- _WORK TO COMPLETE_
Each line of the data below that includes the string "стіни" must be copied.

Saved data entries:
*** Begin section ***
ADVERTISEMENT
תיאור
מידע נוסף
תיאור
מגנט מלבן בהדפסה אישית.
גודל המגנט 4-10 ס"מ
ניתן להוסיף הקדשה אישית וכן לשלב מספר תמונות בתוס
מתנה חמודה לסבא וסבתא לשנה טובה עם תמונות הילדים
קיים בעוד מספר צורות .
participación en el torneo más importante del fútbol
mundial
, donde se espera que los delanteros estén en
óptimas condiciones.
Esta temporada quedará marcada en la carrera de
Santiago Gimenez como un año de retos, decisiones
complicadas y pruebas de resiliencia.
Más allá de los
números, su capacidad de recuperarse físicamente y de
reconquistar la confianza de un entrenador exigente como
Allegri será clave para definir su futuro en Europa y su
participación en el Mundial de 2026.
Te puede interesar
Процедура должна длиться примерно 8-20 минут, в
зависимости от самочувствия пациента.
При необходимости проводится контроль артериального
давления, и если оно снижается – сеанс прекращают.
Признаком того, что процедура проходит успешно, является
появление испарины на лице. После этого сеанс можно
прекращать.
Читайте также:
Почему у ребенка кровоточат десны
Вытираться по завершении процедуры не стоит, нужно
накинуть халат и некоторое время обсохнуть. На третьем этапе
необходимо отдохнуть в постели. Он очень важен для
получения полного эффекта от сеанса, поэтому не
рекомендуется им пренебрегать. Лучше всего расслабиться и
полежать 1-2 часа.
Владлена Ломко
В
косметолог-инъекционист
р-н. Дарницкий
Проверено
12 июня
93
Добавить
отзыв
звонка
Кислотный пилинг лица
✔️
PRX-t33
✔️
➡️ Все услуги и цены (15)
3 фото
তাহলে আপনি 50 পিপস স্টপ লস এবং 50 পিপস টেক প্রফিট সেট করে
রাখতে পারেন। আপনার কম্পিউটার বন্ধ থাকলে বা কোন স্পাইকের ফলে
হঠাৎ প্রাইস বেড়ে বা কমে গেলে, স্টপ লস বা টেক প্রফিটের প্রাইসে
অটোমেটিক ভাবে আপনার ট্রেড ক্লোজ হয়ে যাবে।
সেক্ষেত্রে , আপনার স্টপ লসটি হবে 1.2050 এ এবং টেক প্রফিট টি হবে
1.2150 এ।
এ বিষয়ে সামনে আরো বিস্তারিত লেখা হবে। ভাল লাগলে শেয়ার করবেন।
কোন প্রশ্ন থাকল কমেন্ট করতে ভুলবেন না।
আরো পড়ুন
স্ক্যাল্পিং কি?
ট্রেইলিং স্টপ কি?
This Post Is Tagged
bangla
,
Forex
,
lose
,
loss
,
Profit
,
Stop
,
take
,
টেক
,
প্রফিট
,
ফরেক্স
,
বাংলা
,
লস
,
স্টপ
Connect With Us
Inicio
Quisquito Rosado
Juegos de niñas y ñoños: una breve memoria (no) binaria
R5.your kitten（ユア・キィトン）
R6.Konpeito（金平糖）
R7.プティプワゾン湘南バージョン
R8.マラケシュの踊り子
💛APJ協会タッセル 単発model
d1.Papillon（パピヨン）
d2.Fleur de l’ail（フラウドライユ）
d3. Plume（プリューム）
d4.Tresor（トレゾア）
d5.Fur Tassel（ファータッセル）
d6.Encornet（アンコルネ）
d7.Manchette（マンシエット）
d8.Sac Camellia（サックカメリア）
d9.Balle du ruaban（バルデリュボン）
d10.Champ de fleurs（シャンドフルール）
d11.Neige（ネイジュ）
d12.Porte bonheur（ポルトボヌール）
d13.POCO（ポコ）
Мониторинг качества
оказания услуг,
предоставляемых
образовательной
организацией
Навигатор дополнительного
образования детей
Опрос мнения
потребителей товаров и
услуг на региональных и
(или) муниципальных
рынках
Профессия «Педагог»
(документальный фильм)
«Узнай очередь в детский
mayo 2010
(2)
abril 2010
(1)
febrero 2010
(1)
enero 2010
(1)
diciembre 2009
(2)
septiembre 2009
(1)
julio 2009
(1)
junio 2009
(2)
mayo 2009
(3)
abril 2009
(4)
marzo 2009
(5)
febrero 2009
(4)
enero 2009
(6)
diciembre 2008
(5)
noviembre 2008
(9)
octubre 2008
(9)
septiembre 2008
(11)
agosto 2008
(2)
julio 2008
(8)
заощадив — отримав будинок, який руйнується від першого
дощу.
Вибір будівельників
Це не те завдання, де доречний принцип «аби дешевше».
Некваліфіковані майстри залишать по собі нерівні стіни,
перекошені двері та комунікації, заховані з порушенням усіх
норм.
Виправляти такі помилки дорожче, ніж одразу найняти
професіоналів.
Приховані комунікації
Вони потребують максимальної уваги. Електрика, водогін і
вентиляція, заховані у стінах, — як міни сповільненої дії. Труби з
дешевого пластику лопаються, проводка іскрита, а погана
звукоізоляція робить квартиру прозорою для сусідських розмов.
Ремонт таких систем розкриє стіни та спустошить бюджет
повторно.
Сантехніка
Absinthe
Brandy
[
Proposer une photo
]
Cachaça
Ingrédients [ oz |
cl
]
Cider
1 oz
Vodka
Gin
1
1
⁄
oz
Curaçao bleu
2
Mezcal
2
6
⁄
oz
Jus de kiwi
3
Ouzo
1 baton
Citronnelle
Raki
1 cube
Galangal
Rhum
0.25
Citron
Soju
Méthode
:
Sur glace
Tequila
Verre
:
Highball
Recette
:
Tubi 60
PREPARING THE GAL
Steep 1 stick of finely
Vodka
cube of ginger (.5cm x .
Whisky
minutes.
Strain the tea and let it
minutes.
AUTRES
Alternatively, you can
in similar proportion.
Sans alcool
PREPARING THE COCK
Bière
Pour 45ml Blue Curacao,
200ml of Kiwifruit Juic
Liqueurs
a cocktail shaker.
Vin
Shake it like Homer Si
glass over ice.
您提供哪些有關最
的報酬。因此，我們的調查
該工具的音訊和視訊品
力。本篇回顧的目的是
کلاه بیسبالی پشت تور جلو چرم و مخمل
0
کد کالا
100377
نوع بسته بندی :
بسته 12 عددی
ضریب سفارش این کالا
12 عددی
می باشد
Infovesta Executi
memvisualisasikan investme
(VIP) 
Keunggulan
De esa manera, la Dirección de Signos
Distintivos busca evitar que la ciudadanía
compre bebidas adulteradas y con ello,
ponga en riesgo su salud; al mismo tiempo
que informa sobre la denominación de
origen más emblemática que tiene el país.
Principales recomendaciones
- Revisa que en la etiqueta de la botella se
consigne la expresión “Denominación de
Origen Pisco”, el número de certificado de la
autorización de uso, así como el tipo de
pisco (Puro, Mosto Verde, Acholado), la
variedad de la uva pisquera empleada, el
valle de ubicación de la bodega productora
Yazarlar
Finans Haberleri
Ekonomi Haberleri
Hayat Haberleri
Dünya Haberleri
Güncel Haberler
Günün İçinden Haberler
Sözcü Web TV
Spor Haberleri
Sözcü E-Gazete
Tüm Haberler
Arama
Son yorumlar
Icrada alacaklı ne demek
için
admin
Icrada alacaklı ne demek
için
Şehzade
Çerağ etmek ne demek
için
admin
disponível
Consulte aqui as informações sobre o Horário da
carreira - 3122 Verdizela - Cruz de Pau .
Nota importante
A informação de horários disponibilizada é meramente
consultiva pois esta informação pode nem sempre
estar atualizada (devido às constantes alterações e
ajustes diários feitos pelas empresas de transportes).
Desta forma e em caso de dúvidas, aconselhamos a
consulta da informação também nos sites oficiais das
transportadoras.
*** End section ***
- _REPLY TO THE TASK_
Некваліфіковані майстри залишать по собі нерівні стіни,
Ремонт таких систем розкриє стіни та спустошить бюджет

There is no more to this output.